= Beginning of Section =

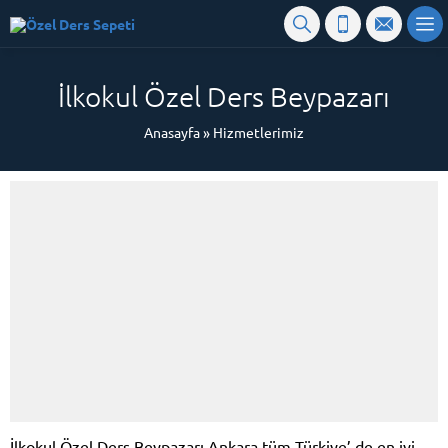
İlkokul Özel Ders Beypazarı
Anasayfa
»
Hizmetlerimiz
İlkokul Özel Ders Beypazarı Ankara tüm Türkiye’ de en iyi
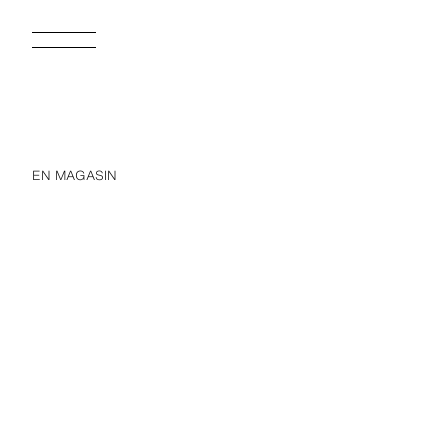
EN MAGASIN
NEW
NE
GILET À BOUTONS REVÊTUS
22,95 EUR
22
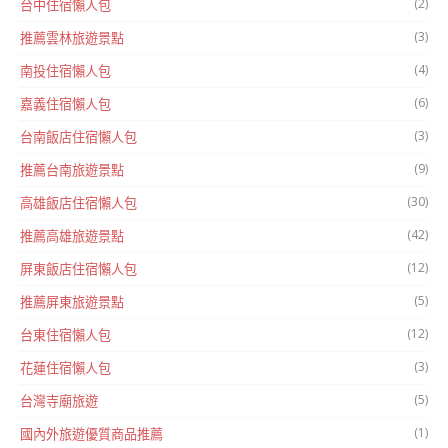
(2)
台中住宿懶人包
(3)
推薦雲林旅遊景點
(4)
南投住宿懶人包
(6)
嘉義住宿懶人包
(3)
台南飯店住宿懶人包
(9)
推薦台南旅遊景點
(30)
高雄飯店住宿懶人包
(42)
推薦高雄旅遊景點
(12)
屏東飯店住宿懶人包
(5)
推薦屏東旅遊景點
(12)
台東住宿懶人包
(3)
花蓮住宿懶人包
(5)
台灣寺廟旅遊
(1)
國內外旅遊優質商品推薦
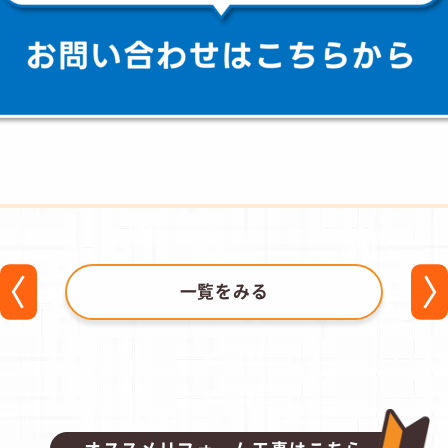
一覧をみる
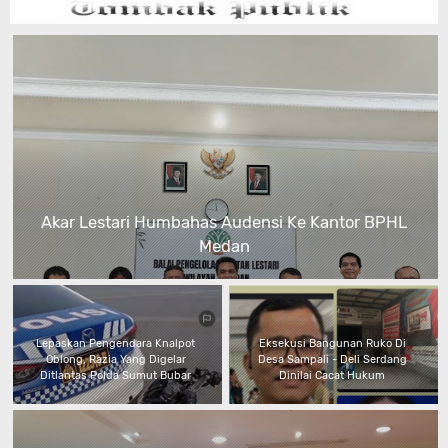
Akar Lestari Humbahas Audensi Ke Kantor BPHL
Medan
Lepaskan Pengendara Knalpot
Eksekusi Bangunan Ruko Di
Oblong, Razia Yang Digelar
Desa Sampali - Deli Serdang
Ditlantas Polda Sumut Bubar
Dinilai Cacat Hukum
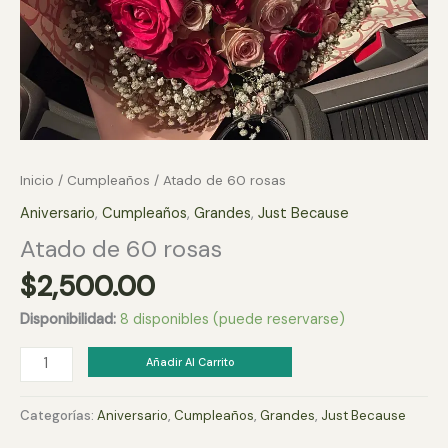
Inicio
/
Cumpleaños
/ Atado de 60 rosas
Aniversario
,
Cumpleaños
,
Grandes
,
Just Because
Atado de 60 rosas
$
2,500.00
Disponibilidad:
8 disponibles (puede reservarse)
Atado
Añadir Al Carrito
de
60
Categorías:
Aniversario
,
Cumpleaños
,
Grandes
,
Just Because
rosas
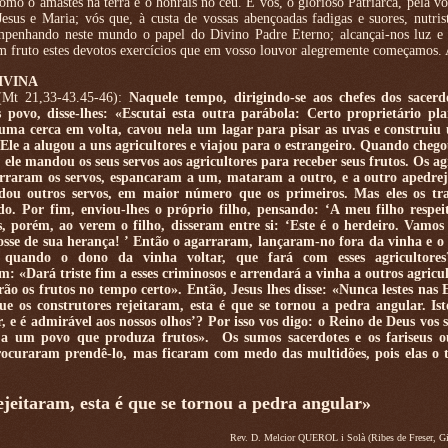
omo o amastes na terra e o honrais no céu. E vós, ó glorioso Patriarca, pela vos
esus e Maria; vós que, à custa de vossas abençoadas fadigas e suores, nutri
mpenhando neste mundo o papel do Divino Padre Eterno; alcançai-nos luz e 
m fruto estes devotos exercícios que em vosso louvor alegremente começamos
IVINA
(Mt 21,33-43.45-46):
Naquele tempo, dirigindo-se aos chefes dos sacerd
 povo, disse-lhes:
«Escutai esta outra parábola: Certo proprietário p
 uma cerca em volta, cavou nela um lagar para pisar as uvas e construiu
Ele a alugou a uns agricultores e viajou para o estrangeiro. Quando cheg
, ele mandou os seus servos aos agricultores para receber seus frutos. Os ag
rraram os servos, espancaram a um, mataram a outro, e a outro apedre
ou outros servos, em maior número que os primeiros. Mas eles os tr
. Por fim, enviou-lhes o próprio filho, pensando: ‘A meu filho respei
s, porém, ao verem o filho, disseram entre si: ‘Este é o herdeiro. Vamos
sse de sua herança! ’ Então o agarraram, lançaram-no fora da vinha e 
 quando o dono da vinha voltar, que fará com esses agricultore
: «Dará triste fim a esses criminosos e arrendará a vinha a outros agricul
rão os frutos no tempo certo». Então, Jesus lhes disse: «Nunca lestes nas E
e os construtores rejeitaram, esta é que se tornou a pedra angular. Isto
, e é admirável aos nossos olhos’? Por isso vos digo: o Reino de Deus vos s
 a um povo que produza frutos». Os sumos sacerdotes e os fariseus o
Procuraram prendê-lo, mas ficaram com medo das multidões, pois elas o
ejeitaram, esta é que se tornou a pedra angular»
Rev. D. Melcior QUEROL i Solà (Ribes de Freser, Gi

= End of Section =

**Task objective**
Once the line containing "e os construtores" is found in the listing above, set down that line and every line after it, exactly.

**Problem solution**
e os construtores rejeitaram, esta é que se tornou a pedra angular. Isto
, e é admirável aos nossos olhos’? Por isso vos digo: o Reino de Deus vos s
 a um povo que produza frutos». Os sumos sacerdotes e os fariseus o
Procuraram prendê-lo, mas ficaram com medo das multidões, pois elas o
ejeitaram, esta é que se tornou a pedra angular»
Rev. D. Melcior QUEROL i Solà (Ribes de Freser, Gi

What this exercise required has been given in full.